In the summer of 1929 Dali had an affair with Gala Eluard and they got married in 1958. Gala became Dali's muse, he also used her as a model in many of his paintings and she even saved him from a serious mental crisis. Once married Gala became very greedy and encouraged him to commercialise, but she also often made his art seem less important than it really was. Gala died in 1982 and Dali was crushed by this, but he was also partly to blame. Dali sadly died on the 29 January 1989 at the age of eighty-five, he is buried in his native Catalan town of Figueros in the Dali Museum.
I have chosen this particular Dali painting to write about because I thought it was eye catching and a bit different to his other paintings. Usually Dali paintings have many things happening in them or have hidden depths, but 'The Face Of War' is quite straight forward.
The eyes and the mouth spaces have skull shapes within them. This is symbolising infinite death. The skulls get smaller and smaller in the eye spaces but not in the mouth space. Each skull has a different expression. The mouth of the skull in the right eye space has a skull, which looks like it is screaming. The same skull has an even smaller skull in its right eye, but it is too small to make out its expression. The skull inside the left eye space has most of its left cheek torn away.

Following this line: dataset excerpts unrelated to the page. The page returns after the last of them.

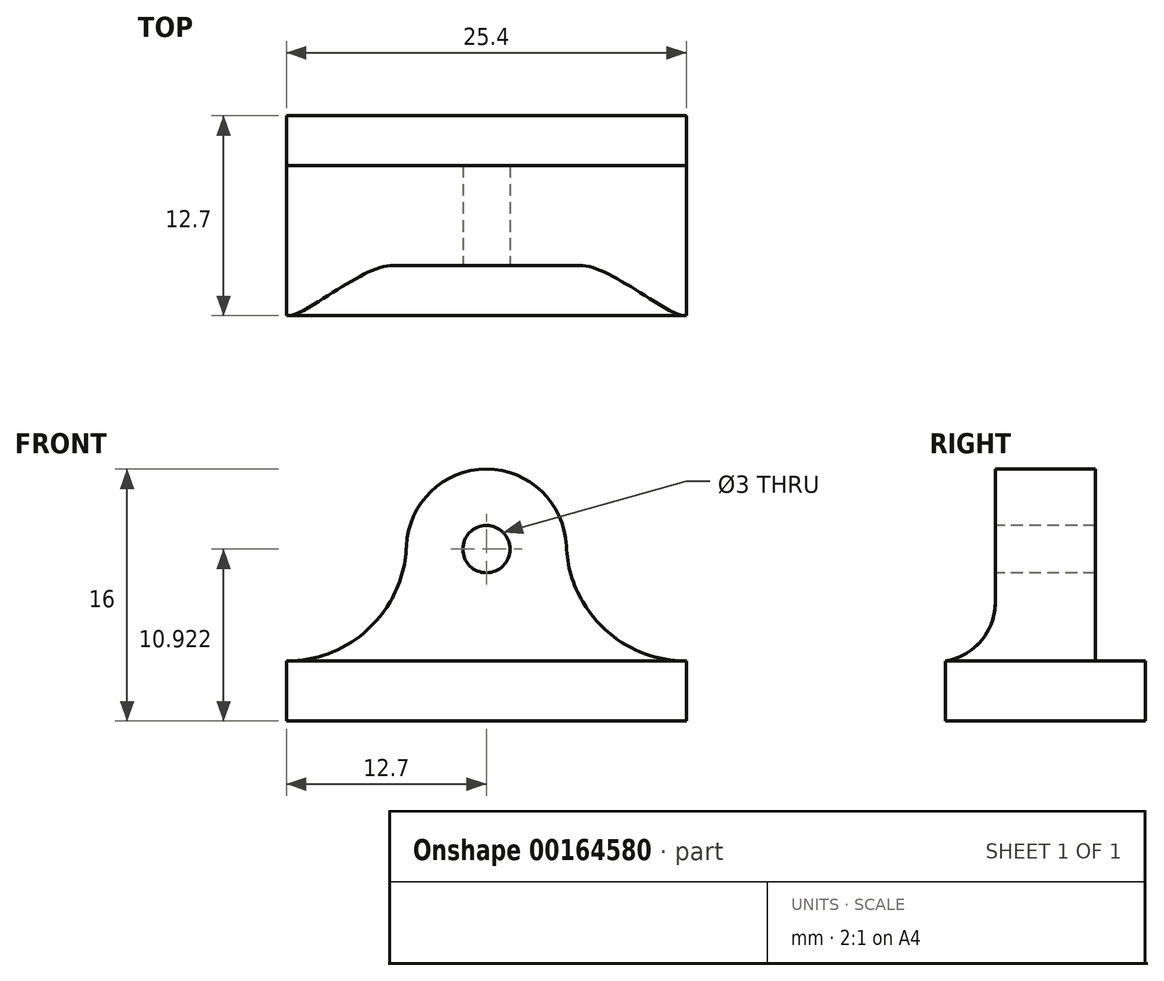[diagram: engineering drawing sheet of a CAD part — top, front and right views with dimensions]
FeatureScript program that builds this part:
annotation { "Feature Type Name" : "Feature", "Feature Type Description" : "" }
export const myFeature = defineFeature(function(context is Context, id is Id, definition is map)
    precondition{}
    {
        {
            var Q0;
            Q0=qCreatedBy(makeId("Top.planeOp"),FACE);
            var sketch = newSketch(context, id + "F0", { "sketchPlane" : qUnion([Q0])});
            skLineSegment(sketch, "E0.bottom", {"start": v(0, 0) * mm, "end": v(25.4, 0) * mm});
            skLineSegment(sketch, "E0.top", {"start": v(0, 12.7) * mm, "end": v(25.4, 12.7) * mm});
            skLineSegment(sketch, "E0.left", {"start": v(0, 0) * mm, "end": v(0, 12.7) * mm});
            skLineSegment(sketch, "E0.right", {"start": v(25.4, 0) * mm, "end": v(25.4, 12.7) * mm});
            skLineSegment(sketch, "E1.bottom", {"start": v(17.78, 3.18) * mm, "end": v(7.62, 3.17) * mm});
            skLineSegment(sketch, "E1.top", {"start": v(17.78, 9.53) * mm, "end": v(7.62, 9.53) * mm});
            skLineSegment(sketch, "E1.left", {"start": v(17.78, 3.18) * mm, "end": v(17.78, 9.53) * mm});
            skLineSegment(sketch, "E1.right", {"start": v(7.62, 3.17) * mm, "end": v(7.62, 9.53) * mm});
            skPoint(sketch, "E1.middle", {"position": v(12.7, 6.35) * mm});
            skPoint(sketch, "E1.middle.positionSnap0", {"position": v(0, 6.35) * mm});
            skPoint(sketch, "E1.middle.positionSnap1", {"position": v(12.7, 12.7) * mm});
            skPoint(sketch, "E1.centerSnap0", {"position": v(0, 6.35) * mm});
            skPoint(sketch, "E1.centerSnap1", {"position": v(12.7, 12.7) * mm});
            skSolve(sketch);
        }
        {
            var Q0;
            Q0=makeQuery(id+"F0.imprint","IMPRINT",FACE,{"disambiguationData":[TD([[makeQuery(id+"F0.imprint","IMPRINT",EDGE,{"derivedFrom":sQuery(id+"F0.wireOp",EDGE,"E0.bottom")}),1.0]])]});
            var Q1;
            Q1=makeQuery(id+"F0.imprint","IMPRINT",FACE,{"disambiguationData":[TD([[makeQuery(id+"F0.imprint","IMPRINT",EDGE,{"derivedFrom":sQuery(id+"F0.wireOp",EDGE,"E1.bottom")}),-1.0]])]});
            extrude(context, id + "F1", {"entities" : qUnion([Q0, Q1]), "depth" : 3.8 * mm});
        }
        {
            var Q0;
            Q0=makeQuery(id+"F0.imprint","IMPRINT",FACE,{"disambiguationData":[TD([[makeQuery(id+"F0.imprint","IMPRINT",EDGE,{"derivedFrom":sQuery(id+"F0.wireOp",EDGE,"E1.bottom")}),-1.0]])]});
            extrude(context, id + "F2", {"entities" : qUnion([Q0]), "operationType" : NewBodyOperationType.ADD, "depth" : 10.92 * mm});
        }
        {
            var Q0;
            Q0=makeQuery(id+"F2.opExtrude","SWEPT_FACE",FACE,{"disambiguationData":[OSD([sQuery(id+"F0.wireOp",EDGE,"E1.bottom")])]});
            var sketch = newSketch(context, id + "F3", { "sketchPlane" : qUnion([Q0])});
            skCircle(sketch, "E2", {"center": v(12.7, 10.92) * mm, "radius": 5.08 * mm});
            skSolve(sketch);
        }
        {
            var Q0;
            Q0 = qSketchRegion(id + "F3", true);
            var Q1;
            Q1=makeQuery(id+"F2.opExtrude","SWEPT_FACE",FACE,{"disambiguationData":[OSD([sQuery(id+"F0.wireOp",EDGE,"E1.top")])]});
            extrude(context, id + "F4", {"entities" : qUnion([Q0]), "operationType" : NewBodyOperationType.ADD, "endBound" : BoundingType.UP_TO_SURFACE, "oppositeDirection" : true, "endBoundEntityFace" : qUnion([Q1]), "depth" : 25.4 * mm});
        }
        {
            var Q0;
            Q0=makeQuery(id+"F4.boolean.opBoolean","MERGE",FACE,{"derivedFrom":[makeQuery(id+"F2.opExtrude","SWEPT_FACE",FACE,{"disambiguationData":[OSD([sQuery(id+"F0.wireOp",EDGE,"E1.bottom")])]}),makeQuery(id+"F4.opExtrude","CAP_FACE",FACE,{"disambiguationData":[OSD([sQuery(id+"F3.wireOp",EDGE,"E2")])],"isStart":true})]});
            var sketch = newSketch(context, id + "F5", { "sketchPlane" : qUnion([Q0])});
            skCircle(sketch, "E3", {"center": v(12.7, 10.92) * mm, "radius": 1.5 * mm});
            skSolve(sketch);
        }
        {
            var Q0;
            Q0 = qSketchRegion(id + "F5", true);
            extrude(context, id + "F6", {"entities" : qUnion([Q0]), "operationType" : NewBodyOperationType.REMOVE, "oppositeDirection" : true, "depth" : 25.4 * mm});
        }
        {
            var Q0;
            Q0=makeQuery(id+"F2.boolean.opBoolean","INTERSECT",EDGE,{"derivedFrom":[makeQuery(id+"F1.opExtrude","CAP_FACE",FACE,{"disambiguationData":[OSD([sQuery(id+"F0.wireOp",EDGE,"E0.bottom"),sQuery(id+"F0.wireOp",EDGE,"E0.top"),sQuery(id+"F0.wireOp",EDGE,"E0.left"),sQuery(id+"F0.wireOp",EDGE,"E0.right")])],"isStart":false}),makeQuery(id+"F2.opExtrude","SWEPT_FACE",FACE,{"disambiguationData":[OSD([sQuery(id+"F0.wireOp",EDGE,"E1.right")])]})]});
            var Q1;
            Q1=makeQuery(id+"F2.boolean.opBoolean","INTERSECT",EDGE,{"derivedFrom":[makeQuery(id+"F1.opExtrude","CAP_FACE",FACE,{"disambiguationData":[OSD([sQuery(id+"F0.wireOp",EDGE,"E0.bottom"),sQuery(id+"F0.wireOp",EDGE,"E0.top"),sQuery(id+"F0.wireOp",EDGE,"E0.left"),sQuery(id+"F0.wireOp",EDGE,"E0.right")])],"isStart":false}),makeQuery(id+"F2.opExtrude","SWEPT_FACE",FACE,{"disambiguationData":[OSD([sQuery(id+"F0.wireOp",EDGE,"E1.left")])]})]});
            fillet(context, id + "F7", {"entities" : qUnion([Q0, Q1]), "radius" : 7.62 * mm, "tangentPropagation" : true, "allowEdgeOverflow" : false});
        }
        {
            var Q0;
            Q0=makeQuery(id+"F2.boolean.opBoolean","INTERSECT",EDGE,{"derivedFrom":[makeQuery(id+"F1.opExtrude","CAP_FACE",FACE,{"disambiguationData":[OSD([sQuery(id+"F0.wireOp",EDGE,"E0.bottom"),sQuery(id+"F0.wireOp",EDGE,"E0.top"),sQuery(id+"F0.wireOp",EDGE,"E0.left"),sQuery(id+"F0.wireOp",EDGE,"E0.right")])],"isStart":false}),makeQuery(id+"F2.opExtrude","SWEPT_FACE",FACE,{"disambiguationData":[OSD([sQuery(id+"F0.wireOp",EDGE,"E1.bottom")])]})]});
            fillet(context, id + "F8", {"entities" : qUnion([Q0]), "radius" : 3.8 * mm, "tangentPropagation" : true, "allowEdgeOverflow" : false});
        }
    });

The long hissing snakes in the painting are brown and look like there wooden, you can see the tales of two snakes heading into the left eye socket.
There is a handprint in the bottom left corner. The handprint looks incomplete, as there is no print of the middle part of the hand. I'm unsure of what the purpose of this is, if it has one, but it could symbolism a left over handprint of some of the innocent people who were slaughtered at war.
All the colours in this painting are earth colours; they are yellow and brown but the sky behind the skull-like head has a tint of blue in it. The tone on the skull-like head helps show up facial features and expressions, so you can see that it is frowning. The skulls in the right eye socket are much more lightly toned than the other skulls.
Dali is a well-known artist famous for his unique style of painting, he was a very talented artist and he must have had a very active imagination to come up with such peculiar paintings.